*Task instructions:*
Retype, without pictures, the line holding "60: (738, 101, 7.96)" and each line below it through the final line.

*Source data:*
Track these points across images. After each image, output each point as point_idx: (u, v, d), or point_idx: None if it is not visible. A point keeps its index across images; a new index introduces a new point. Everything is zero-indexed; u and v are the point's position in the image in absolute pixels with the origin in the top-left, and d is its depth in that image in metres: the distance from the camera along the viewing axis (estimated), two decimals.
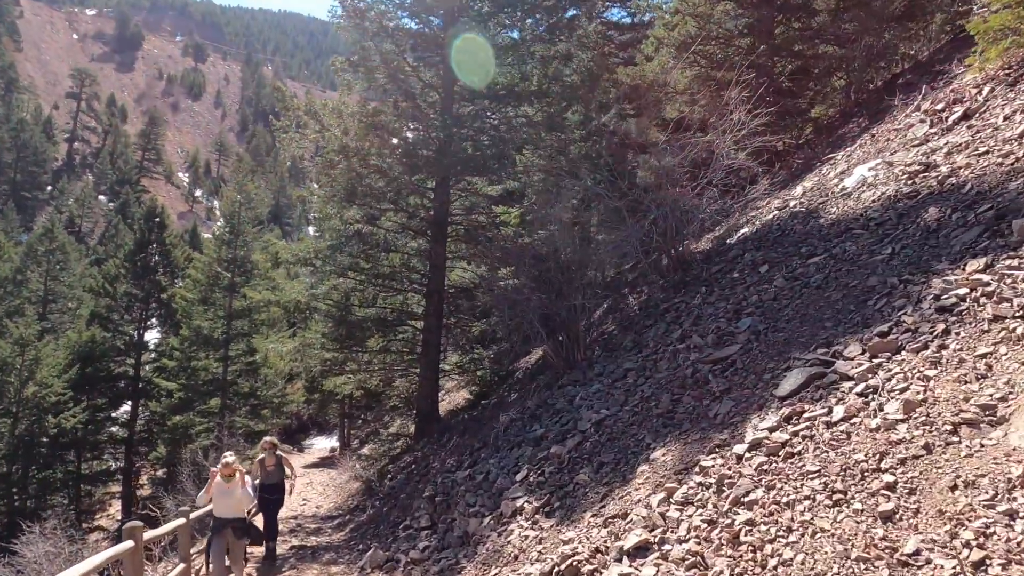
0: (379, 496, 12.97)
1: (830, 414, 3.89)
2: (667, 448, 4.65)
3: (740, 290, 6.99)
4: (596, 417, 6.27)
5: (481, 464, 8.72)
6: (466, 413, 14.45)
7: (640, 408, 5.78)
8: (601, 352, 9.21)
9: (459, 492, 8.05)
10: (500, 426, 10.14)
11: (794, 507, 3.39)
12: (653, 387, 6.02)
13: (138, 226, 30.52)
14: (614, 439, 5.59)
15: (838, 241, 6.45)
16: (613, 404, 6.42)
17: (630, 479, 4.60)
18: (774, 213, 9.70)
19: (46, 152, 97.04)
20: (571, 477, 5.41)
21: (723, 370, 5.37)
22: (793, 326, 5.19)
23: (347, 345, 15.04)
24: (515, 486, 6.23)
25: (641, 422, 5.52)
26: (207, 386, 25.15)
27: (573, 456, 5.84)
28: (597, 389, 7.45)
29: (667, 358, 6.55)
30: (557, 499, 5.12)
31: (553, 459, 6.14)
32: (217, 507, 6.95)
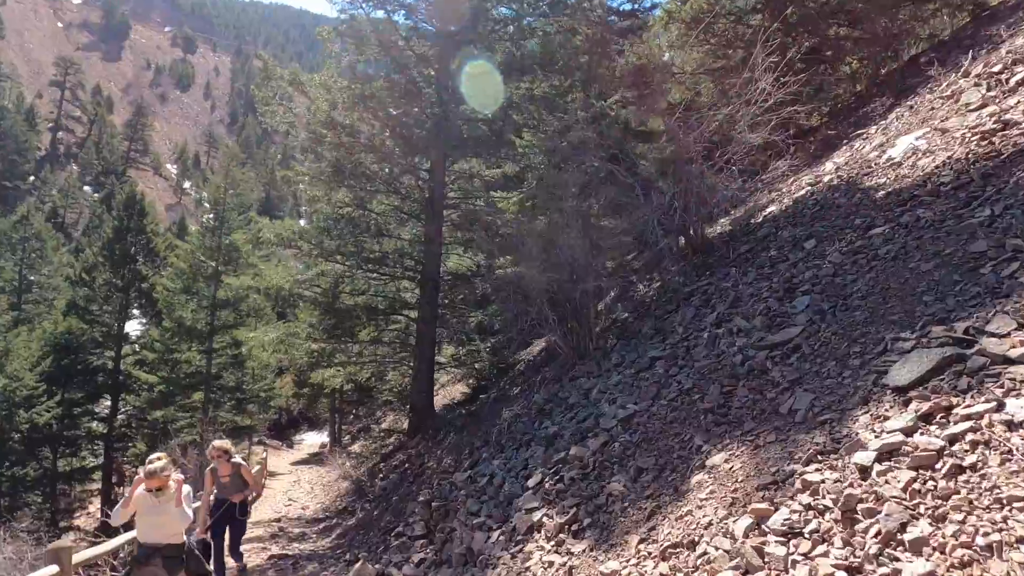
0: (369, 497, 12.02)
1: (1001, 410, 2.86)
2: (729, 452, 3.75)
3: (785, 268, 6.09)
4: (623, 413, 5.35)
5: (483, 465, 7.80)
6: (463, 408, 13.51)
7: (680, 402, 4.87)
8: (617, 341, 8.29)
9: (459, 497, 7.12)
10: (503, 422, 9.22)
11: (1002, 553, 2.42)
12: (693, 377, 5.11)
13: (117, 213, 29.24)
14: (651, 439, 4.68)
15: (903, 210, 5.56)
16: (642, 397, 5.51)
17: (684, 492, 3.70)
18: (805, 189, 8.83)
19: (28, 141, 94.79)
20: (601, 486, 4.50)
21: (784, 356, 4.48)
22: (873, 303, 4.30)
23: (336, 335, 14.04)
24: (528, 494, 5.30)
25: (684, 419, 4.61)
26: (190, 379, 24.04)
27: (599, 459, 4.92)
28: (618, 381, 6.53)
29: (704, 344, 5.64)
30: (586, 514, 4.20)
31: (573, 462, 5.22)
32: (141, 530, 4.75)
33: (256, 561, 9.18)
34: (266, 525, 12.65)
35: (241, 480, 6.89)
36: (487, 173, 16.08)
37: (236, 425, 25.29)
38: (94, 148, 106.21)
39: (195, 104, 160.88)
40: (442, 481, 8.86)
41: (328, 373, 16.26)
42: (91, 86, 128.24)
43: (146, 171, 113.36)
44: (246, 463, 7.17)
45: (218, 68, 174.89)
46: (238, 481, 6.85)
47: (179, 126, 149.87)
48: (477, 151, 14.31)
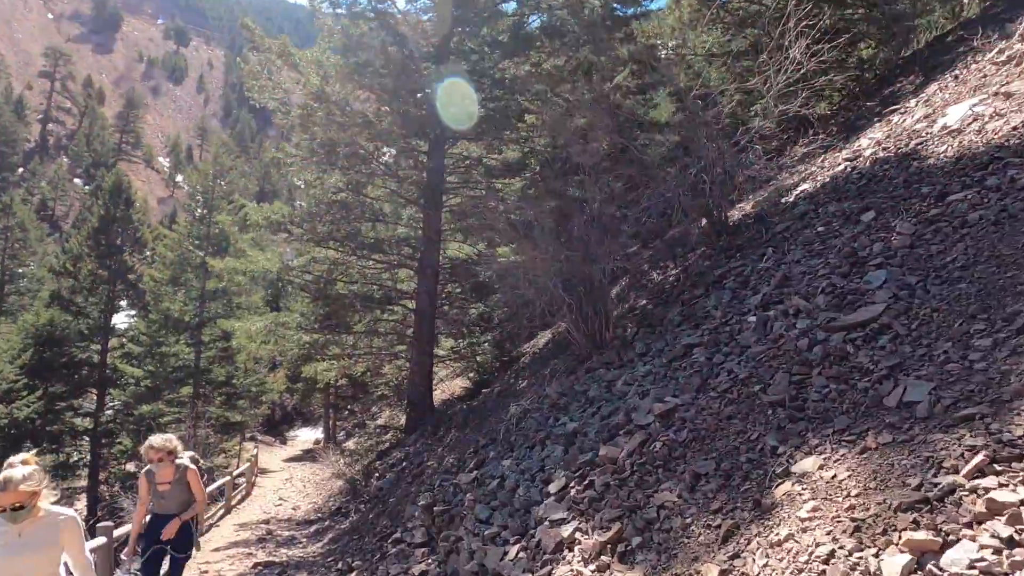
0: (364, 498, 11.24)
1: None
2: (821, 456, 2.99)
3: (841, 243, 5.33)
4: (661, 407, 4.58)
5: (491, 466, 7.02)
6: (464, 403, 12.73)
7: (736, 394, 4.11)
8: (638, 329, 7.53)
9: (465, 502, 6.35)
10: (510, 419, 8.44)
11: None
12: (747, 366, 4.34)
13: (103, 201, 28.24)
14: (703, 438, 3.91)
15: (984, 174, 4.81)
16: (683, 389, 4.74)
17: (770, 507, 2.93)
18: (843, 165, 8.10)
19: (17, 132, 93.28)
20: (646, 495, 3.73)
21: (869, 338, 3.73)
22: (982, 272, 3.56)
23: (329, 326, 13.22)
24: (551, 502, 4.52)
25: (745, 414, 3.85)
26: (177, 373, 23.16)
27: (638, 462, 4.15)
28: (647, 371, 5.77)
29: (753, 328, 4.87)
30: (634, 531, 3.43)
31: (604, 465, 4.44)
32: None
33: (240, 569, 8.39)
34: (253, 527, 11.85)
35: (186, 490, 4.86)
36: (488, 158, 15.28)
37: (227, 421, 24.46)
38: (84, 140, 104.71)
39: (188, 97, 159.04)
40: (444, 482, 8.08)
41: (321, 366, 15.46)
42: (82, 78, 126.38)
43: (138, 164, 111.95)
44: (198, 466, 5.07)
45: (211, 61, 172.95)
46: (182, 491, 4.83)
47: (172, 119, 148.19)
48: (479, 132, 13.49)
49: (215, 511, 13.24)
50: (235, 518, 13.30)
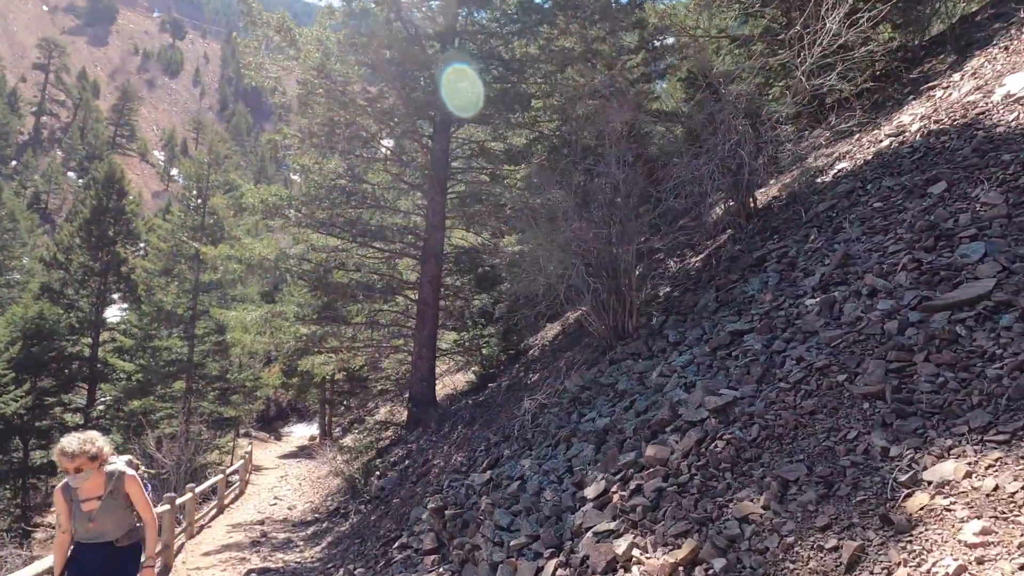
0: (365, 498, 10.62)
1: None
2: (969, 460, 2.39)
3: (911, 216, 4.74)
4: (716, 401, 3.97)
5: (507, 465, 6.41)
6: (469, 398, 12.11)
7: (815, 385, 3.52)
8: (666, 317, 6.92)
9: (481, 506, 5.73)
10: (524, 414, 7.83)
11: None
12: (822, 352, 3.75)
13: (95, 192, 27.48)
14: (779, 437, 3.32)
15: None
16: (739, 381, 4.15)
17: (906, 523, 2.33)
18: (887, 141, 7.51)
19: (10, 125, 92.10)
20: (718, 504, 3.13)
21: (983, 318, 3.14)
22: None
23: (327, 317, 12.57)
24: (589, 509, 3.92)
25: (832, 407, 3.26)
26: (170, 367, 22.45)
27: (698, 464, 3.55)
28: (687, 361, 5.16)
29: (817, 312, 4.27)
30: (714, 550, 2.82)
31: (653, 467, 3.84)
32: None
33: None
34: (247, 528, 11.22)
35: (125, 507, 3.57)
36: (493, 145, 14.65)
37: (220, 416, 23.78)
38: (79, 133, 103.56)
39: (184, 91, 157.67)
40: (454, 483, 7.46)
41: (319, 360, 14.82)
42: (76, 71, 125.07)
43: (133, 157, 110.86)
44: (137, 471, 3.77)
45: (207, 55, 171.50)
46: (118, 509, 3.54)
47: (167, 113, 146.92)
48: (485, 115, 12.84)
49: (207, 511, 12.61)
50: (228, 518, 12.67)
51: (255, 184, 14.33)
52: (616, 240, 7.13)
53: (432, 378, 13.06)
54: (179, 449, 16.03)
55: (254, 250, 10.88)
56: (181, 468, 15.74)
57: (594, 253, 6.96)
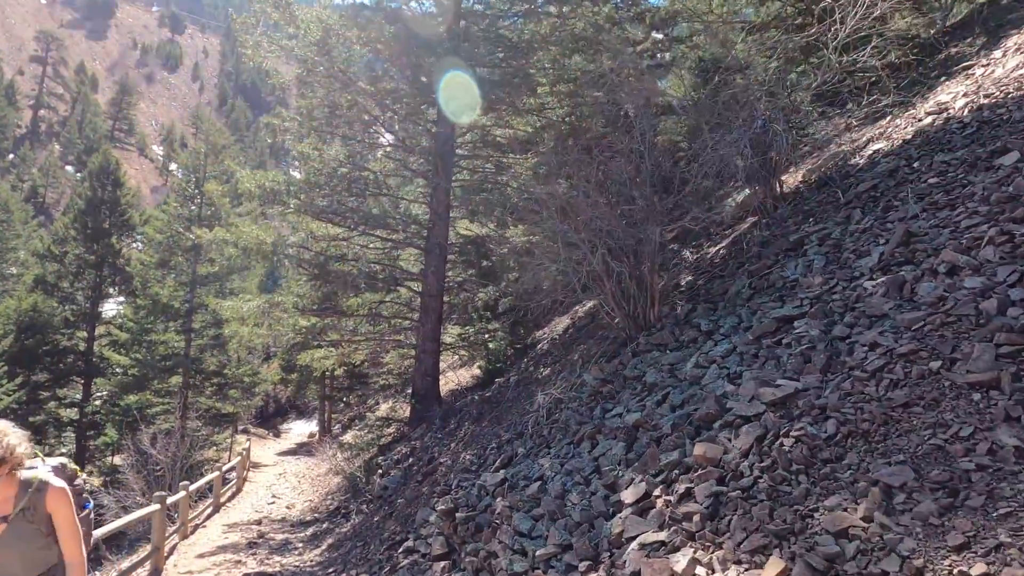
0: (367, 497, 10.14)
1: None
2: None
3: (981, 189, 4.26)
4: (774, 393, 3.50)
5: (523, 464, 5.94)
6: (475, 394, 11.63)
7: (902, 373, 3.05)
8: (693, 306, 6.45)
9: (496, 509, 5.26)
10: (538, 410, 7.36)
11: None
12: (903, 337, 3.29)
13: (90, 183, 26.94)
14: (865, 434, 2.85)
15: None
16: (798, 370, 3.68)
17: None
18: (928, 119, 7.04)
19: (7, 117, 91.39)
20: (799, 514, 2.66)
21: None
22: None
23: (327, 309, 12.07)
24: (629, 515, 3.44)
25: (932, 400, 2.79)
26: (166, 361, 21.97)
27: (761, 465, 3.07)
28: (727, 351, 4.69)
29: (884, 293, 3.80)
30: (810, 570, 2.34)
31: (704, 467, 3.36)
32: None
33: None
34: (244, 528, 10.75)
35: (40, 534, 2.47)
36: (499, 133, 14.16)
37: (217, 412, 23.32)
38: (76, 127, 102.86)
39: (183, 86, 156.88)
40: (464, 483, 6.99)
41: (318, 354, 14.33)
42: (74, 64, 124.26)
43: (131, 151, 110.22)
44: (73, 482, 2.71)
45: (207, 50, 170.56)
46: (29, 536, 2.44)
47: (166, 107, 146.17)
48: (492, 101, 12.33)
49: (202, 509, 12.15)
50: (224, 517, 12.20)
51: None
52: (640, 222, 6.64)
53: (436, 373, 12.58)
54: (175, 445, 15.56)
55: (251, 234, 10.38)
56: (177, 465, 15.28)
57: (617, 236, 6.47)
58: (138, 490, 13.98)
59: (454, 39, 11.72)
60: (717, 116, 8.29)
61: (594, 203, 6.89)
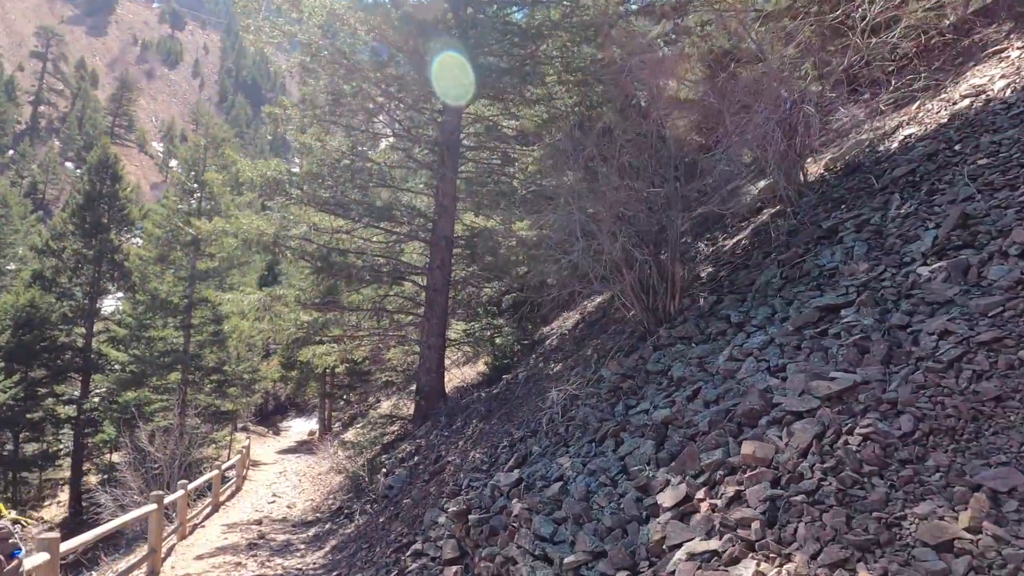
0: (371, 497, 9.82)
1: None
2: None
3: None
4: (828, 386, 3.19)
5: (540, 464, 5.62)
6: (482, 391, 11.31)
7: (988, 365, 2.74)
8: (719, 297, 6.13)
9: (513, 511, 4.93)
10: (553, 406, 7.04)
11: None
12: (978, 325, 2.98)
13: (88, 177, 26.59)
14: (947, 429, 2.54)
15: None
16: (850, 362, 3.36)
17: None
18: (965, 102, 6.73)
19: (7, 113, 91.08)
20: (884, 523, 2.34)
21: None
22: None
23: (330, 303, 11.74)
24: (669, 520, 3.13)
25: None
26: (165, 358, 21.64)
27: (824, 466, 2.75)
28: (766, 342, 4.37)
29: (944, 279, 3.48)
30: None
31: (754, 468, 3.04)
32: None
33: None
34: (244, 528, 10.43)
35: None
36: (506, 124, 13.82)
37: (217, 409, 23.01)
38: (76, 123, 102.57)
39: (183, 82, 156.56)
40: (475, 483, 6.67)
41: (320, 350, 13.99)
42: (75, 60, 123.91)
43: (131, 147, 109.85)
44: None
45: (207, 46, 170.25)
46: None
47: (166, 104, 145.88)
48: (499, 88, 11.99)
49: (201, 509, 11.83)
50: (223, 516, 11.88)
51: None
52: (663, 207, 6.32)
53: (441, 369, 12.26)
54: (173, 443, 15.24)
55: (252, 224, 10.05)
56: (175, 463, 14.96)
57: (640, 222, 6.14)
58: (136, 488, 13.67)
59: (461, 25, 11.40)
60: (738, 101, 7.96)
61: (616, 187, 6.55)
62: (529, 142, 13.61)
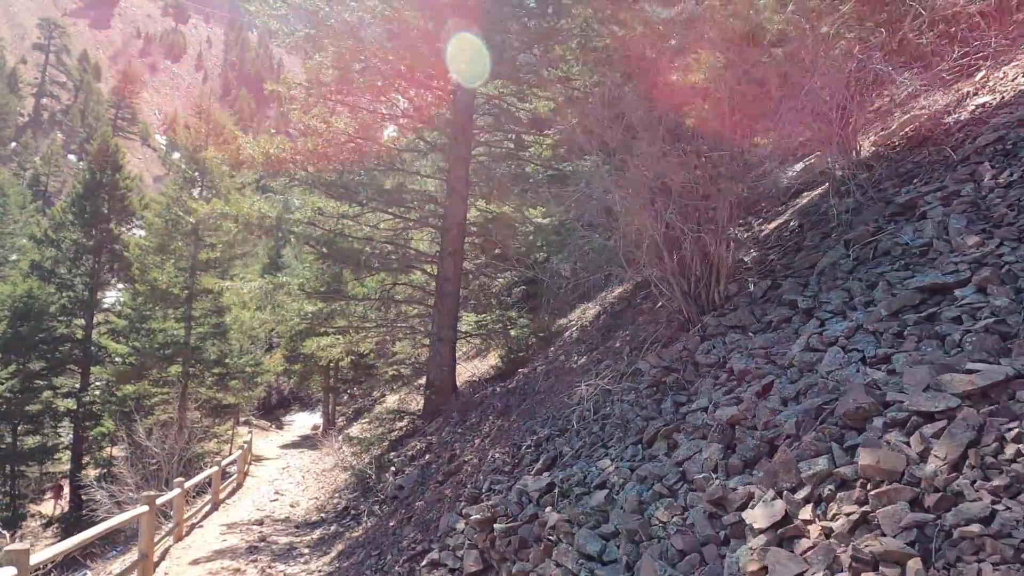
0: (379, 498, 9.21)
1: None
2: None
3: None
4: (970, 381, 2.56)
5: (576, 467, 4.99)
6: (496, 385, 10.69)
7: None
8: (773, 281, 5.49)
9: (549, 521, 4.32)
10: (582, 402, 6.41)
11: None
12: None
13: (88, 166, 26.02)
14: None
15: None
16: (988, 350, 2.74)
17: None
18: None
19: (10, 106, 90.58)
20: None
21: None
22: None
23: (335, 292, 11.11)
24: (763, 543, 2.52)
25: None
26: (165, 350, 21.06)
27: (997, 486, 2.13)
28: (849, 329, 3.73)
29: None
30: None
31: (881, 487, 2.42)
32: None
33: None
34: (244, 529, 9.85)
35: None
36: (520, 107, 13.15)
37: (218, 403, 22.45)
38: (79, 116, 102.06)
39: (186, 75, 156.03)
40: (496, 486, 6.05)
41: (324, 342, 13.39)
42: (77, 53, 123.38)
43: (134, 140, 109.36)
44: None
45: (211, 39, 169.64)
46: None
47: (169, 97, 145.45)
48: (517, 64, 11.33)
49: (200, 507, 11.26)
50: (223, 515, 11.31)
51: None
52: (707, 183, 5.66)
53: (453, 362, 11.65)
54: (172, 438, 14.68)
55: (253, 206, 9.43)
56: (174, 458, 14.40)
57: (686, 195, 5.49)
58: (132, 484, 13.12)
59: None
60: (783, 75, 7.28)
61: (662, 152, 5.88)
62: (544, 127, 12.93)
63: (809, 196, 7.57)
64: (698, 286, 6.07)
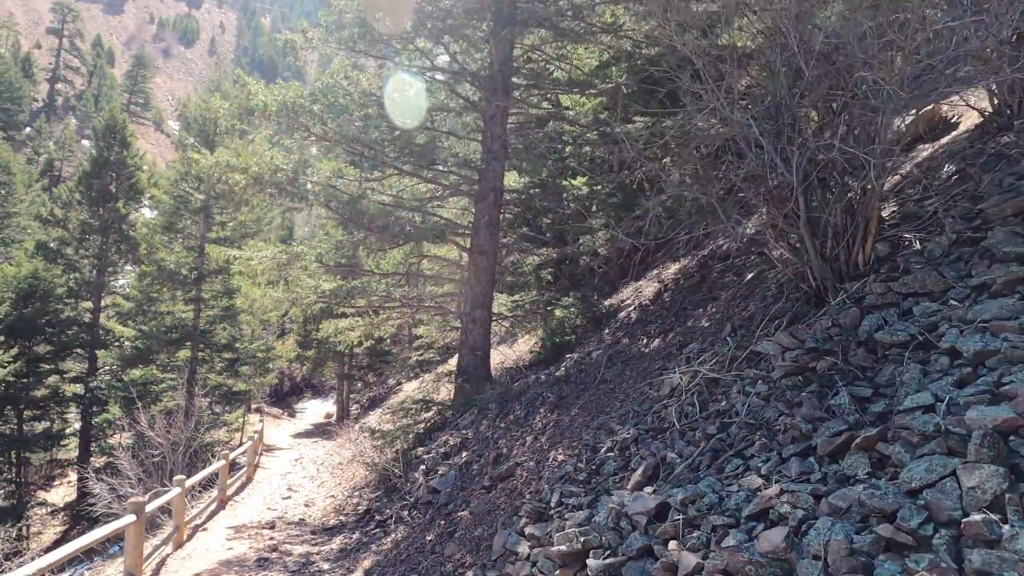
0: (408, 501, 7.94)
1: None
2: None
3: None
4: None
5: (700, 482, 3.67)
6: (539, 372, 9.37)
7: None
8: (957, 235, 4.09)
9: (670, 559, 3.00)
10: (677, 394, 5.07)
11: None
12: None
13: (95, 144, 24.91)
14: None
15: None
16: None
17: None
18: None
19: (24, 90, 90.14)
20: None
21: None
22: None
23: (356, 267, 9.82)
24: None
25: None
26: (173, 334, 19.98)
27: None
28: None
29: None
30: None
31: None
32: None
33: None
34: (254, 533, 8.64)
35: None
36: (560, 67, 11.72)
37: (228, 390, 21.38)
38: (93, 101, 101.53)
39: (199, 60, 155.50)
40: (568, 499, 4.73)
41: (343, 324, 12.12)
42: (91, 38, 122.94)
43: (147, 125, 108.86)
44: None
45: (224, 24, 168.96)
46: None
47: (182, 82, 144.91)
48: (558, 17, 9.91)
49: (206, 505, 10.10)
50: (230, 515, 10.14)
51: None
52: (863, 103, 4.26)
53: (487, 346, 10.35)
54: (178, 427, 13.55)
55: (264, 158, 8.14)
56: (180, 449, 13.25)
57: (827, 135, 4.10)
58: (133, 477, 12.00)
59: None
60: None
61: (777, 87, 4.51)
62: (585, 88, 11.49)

*Answer below:*
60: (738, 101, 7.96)
61: (616, 187, 6.55)
62: (529, 142, 13.61)
0: (379, 498, 9.21)
1: None
2: None
3: None
4: (970, 381, 2.56)
5: (576, 467, 4.99)
6: (496, 385, 10.69)
7: None
8: (773, 281, 5.49)
9: (549, 521, 4.32)
10: (582, 402, 6.41)
11: None
12: None
13: (88, 166, 26.02)
14: None
15: None
16: (988, 350, 2.74)
17: None
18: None
19: (10, 106, 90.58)
20: None
21: None
22: None
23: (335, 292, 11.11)
24: (763, 543, 2.52)
25: None
26: (165, 350, 21.06)
27: (997, 486, 2.13)
28: (849, 329, 3.73)
29: None
30: None
31: (881, 487, 2.42)
32: None
33: None
34: (244, 529, 9.85)
35: None
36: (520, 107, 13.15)
37: (218, 403, 22.45)
38: (79, 116, 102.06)
39: (186, 75, 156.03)
40: (496, 486, 6.05)
41: (324, 342, 13.39)
42: (77, 53, 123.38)
43: (134, 140, 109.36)
44: None
45: (211, 39, 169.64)
46: None
47: (169, 97, 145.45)
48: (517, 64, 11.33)
49: (200, 507, 11.26)
50: (223, 515, 11.31)
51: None
52: (707, 183, 5.66)
53: (453, 362, 11.65)
54: (172, 438, 14.68)
55: (253, 206, 9.43)
56: (174, 458, 14.40)
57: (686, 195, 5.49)
58: (132, 484, 13.12)
59: None
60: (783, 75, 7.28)
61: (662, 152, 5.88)
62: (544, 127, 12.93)
63: (809, 196, 7.57)
64: (698, 286, 6.07)
0: (408, 501, 7.94)
1: None
2: None
3: None
4: None
5: (700, 482, 3.67)
6: (539, 372, 9.37)
7: None
8: (957, 235, 4.09)
9: (670, 559, 3.00)
10: (677, 394, 5.07)
11: None
12: None
13: (95, 144, 24.91)
14: None
15: None
16: None
17: None
18: None
19: (24, 90, 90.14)
20: None
21: None
22: None
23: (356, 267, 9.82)
24: None
25: None
26: (173, 334, 19.98)
27: None
28: None
29: None
30: None
31: None
32: None
33: None
34: (254, 533, 8.64)
35: None
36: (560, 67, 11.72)
37: (228, 390, 21.38)
38: (93, 101, 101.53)
39: (199, 60, 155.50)
40: (568, 499, 4.73)
41: (343, 324, 12.12)
42: (91, 38, 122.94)
43: (147, 125, 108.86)
44: None
45: (224, 24, 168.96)
46: None
47: (182, 82, 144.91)
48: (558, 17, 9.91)
49: (206, 505, 10.10)
50: (230, 515, 10.14)
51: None
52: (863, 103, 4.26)
53: (487, 346, 10.35)
54: (178, 427, 13.55)
55: (264, 158, 8.14)
56: (180, 449, 13.25)
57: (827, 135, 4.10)
58: (133, 477, 12.00)
59: None
60: None
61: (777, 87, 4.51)
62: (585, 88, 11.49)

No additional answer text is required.